At the start of April, UN officials bowed to the inevitable and postponed Cop26, the critical climate summit Mrs Perry O’Neill was due to lead. It would have seen hundreds of leading politicians and scientists descend on Glasgow in November to try and forge a deeper global consensus on cutting carbon emissions.
Coronavirus poses a major test of the gains so far made towards preventing climate change, another major public health problem. While carbon emissions have fallen as planes stay on the ground and factories close, the wider picture is more complex. It is freezing up financing, lowering the price of oil and gas, diverting consumers’ and politicians’ attention and stymieing efforts to build consensus. Hopes the health and economic crisis from coronavirus will be over soon are fading, while even a short-term loss of momentum on climate change is risky.
“Collectively, we are massively behind in the challenge of cutting carbon and avoiding dangerous climate change,” says Simon Evans, policy director at the climate research website Carbon Brief. “The best time to cut emissions was yesterday or decades ago, and the next best time is now. In that sense, any delay is unfortunate. But of course, the overriding priority at the moment is dealing with the coronavirus emergency.”
Five years ago, Cop21 ended in Paris with a historic agreement to limit global warming to below 2 degrees centigrade, and to try to limit it to 1.5 degrees. But progress since then has faltered. Global emissions have risen at a rate of 1.5pc per year over the latest decade, reaching a record high of 55.3Gt in 2018. Donald Trump is pulling the US out of the climate accord. The United Nations said in November that the picture was “bleak”, with deeper and faster cuts now required because countries had not acted fast enough. Emissions now need to be cut by 2.7pc per year if the world is to meet the two-degree goal, and 7.6pc per year if it is to meet the 1.5pc goal.
Amid mass street protests and speeches by the climate activist Greta Thunberg, Cop25 in Madrid broke up last November in bitterness and disappointment, with major economies such as the US and Brazil accused of blocking progress. Key disputes including over carbon markets and financial aid to poorer countries were not resolved, heaping pressure on the upcoming Cop26. This year, 2020, is already significant as it marks the deadline for nations to submit more ambitious climate change plans.

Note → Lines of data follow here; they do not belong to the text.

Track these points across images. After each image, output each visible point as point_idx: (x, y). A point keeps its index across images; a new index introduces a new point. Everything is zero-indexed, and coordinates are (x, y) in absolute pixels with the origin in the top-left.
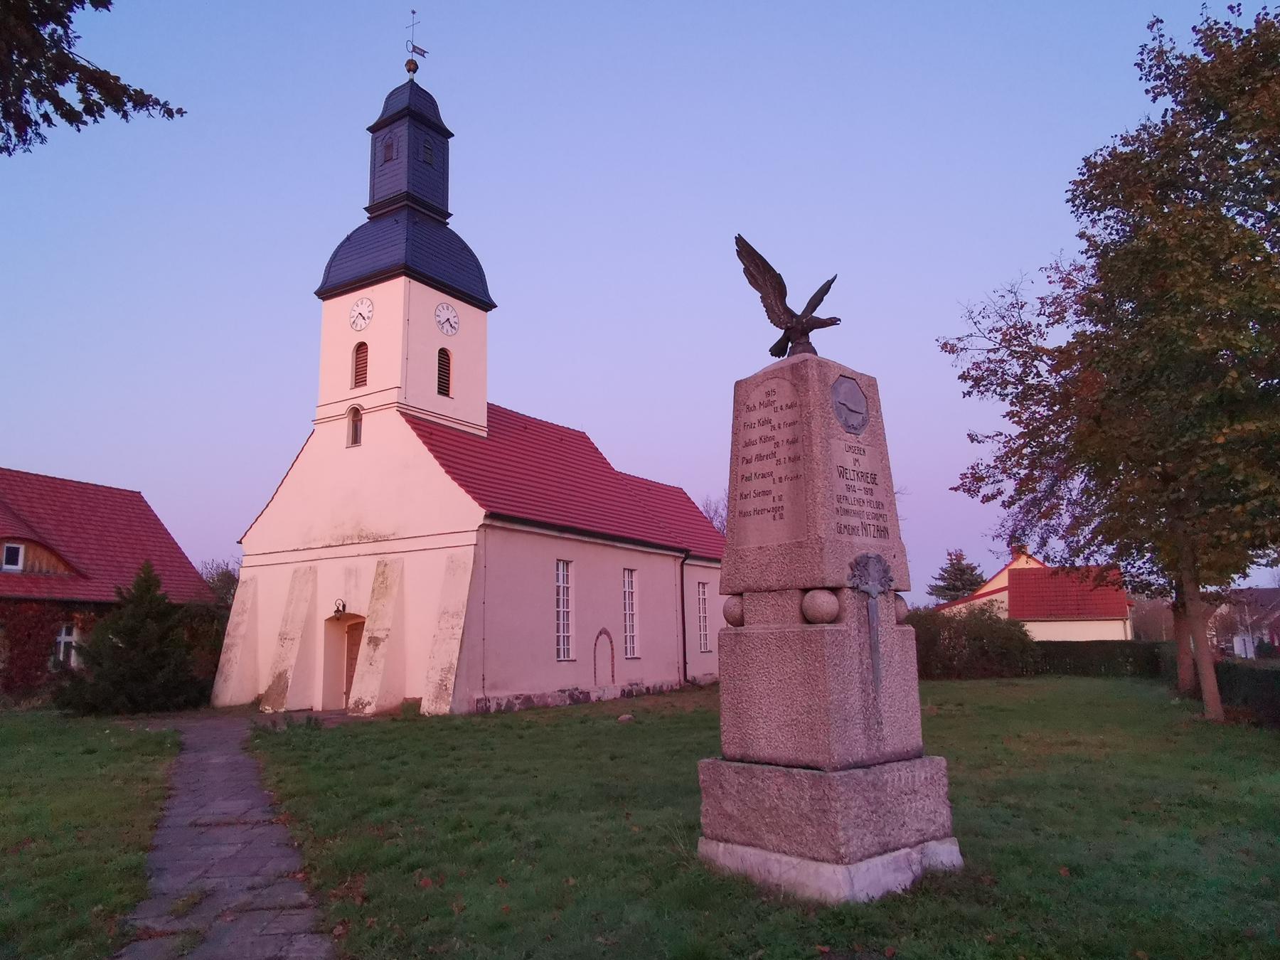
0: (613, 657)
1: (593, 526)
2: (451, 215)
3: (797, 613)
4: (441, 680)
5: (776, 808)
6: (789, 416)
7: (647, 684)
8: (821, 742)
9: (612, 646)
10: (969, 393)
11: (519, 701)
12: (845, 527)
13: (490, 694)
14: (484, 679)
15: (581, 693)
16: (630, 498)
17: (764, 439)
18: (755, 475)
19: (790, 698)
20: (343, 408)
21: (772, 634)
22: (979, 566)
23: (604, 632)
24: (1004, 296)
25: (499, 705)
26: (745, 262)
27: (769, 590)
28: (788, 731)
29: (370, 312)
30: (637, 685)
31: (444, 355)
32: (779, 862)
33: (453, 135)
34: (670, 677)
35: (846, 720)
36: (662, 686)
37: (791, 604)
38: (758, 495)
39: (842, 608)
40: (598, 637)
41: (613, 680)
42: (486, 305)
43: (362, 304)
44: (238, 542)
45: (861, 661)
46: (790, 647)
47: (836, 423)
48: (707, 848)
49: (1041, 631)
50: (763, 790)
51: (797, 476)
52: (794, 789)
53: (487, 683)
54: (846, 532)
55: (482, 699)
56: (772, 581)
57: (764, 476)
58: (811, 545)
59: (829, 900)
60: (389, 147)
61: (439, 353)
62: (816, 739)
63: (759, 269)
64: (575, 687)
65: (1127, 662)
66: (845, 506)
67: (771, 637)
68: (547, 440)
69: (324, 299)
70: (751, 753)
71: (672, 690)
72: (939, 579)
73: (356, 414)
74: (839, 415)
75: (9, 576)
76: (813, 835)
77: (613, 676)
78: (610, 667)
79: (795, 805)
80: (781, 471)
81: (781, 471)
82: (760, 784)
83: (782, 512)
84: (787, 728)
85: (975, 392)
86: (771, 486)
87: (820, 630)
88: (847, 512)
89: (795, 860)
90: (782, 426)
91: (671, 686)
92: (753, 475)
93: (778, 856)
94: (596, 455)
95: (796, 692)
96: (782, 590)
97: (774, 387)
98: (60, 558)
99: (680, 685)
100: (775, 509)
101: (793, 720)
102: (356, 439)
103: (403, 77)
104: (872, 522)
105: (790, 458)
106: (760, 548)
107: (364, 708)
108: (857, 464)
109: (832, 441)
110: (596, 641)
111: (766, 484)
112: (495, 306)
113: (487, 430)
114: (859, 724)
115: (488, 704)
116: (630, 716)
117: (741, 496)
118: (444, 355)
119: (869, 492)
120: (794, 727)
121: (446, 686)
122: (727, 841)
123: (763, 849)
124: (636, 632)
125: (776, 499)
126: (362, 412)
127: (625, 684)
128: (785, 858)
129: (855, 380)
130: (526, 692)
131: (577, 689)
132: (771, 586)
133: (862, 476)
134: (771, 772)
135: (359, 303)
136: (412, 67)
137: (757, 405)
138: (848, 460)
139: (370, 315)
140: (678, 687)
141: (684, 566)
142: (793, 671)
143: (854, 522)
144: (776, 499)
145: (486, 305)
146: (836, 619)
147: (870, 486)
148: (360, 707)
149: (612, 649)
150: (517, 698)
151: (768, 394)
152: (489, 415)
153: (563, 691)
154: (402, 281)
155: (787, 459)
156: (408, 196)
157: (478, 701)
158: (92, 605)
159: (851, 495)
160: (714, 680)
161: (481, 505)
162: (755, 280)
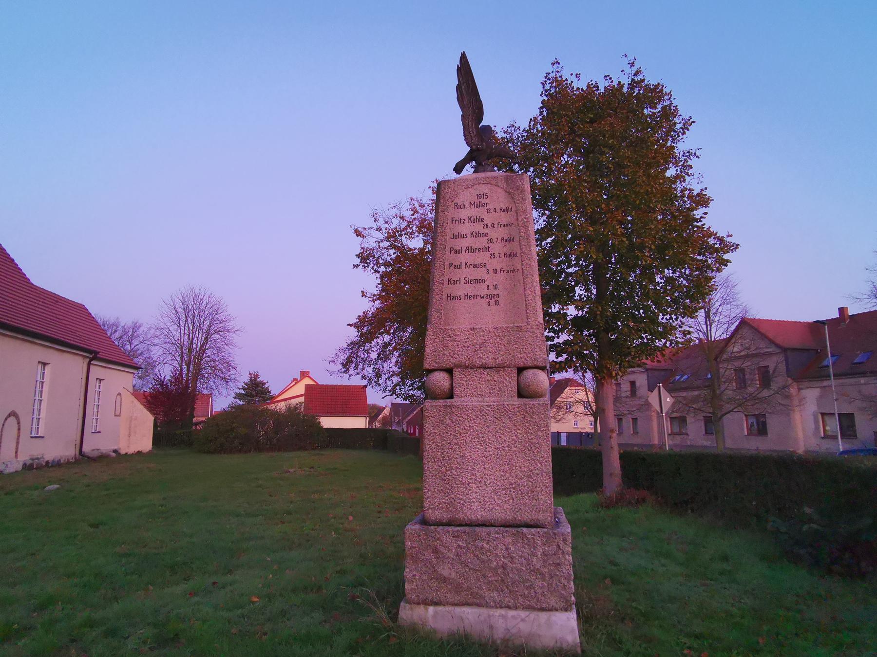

With the Cop26 conference delayed, the pandemic is also harming the crucial pre-conference diplomacy and cajoling of countries to improve their climate measures. Attempts to meet via Zoom are said to have gone badly. A key trade meeting between the EU and China due to take place in March was postponed, denting hopes of a closer alliance on climate change. Questions remain over an investment summit in Leipzig, Germany in September.
Exactly how Britain will reach its legally-binding target of net zero by 2050 is also likely to be far from ministers’ minds. Business secretary Alok Sharma – who is also Mrs Perry O’Neill’s replacement at Cop26 – has his work cut out elsewhere, regularly on British TV screens delivering the daily coronavirus update.
On the ground, investment into renewable energy projects such as wind and solar farms is slowing down. Banks are nervous about whether big corporates who want to sign power purchase agreements with fledgling projects will be able to pay their bills amid the crisis. Factory closures and the slump in oil and gas prices have pushed down power prices, knocking the case for renewables projects that sell directly into the market. Gas-fired power stations and petrol-guzzling cars suddenly look more attractive compared to solar farms and electric cars, while falling utility bills could take the pressure off energy efficiency.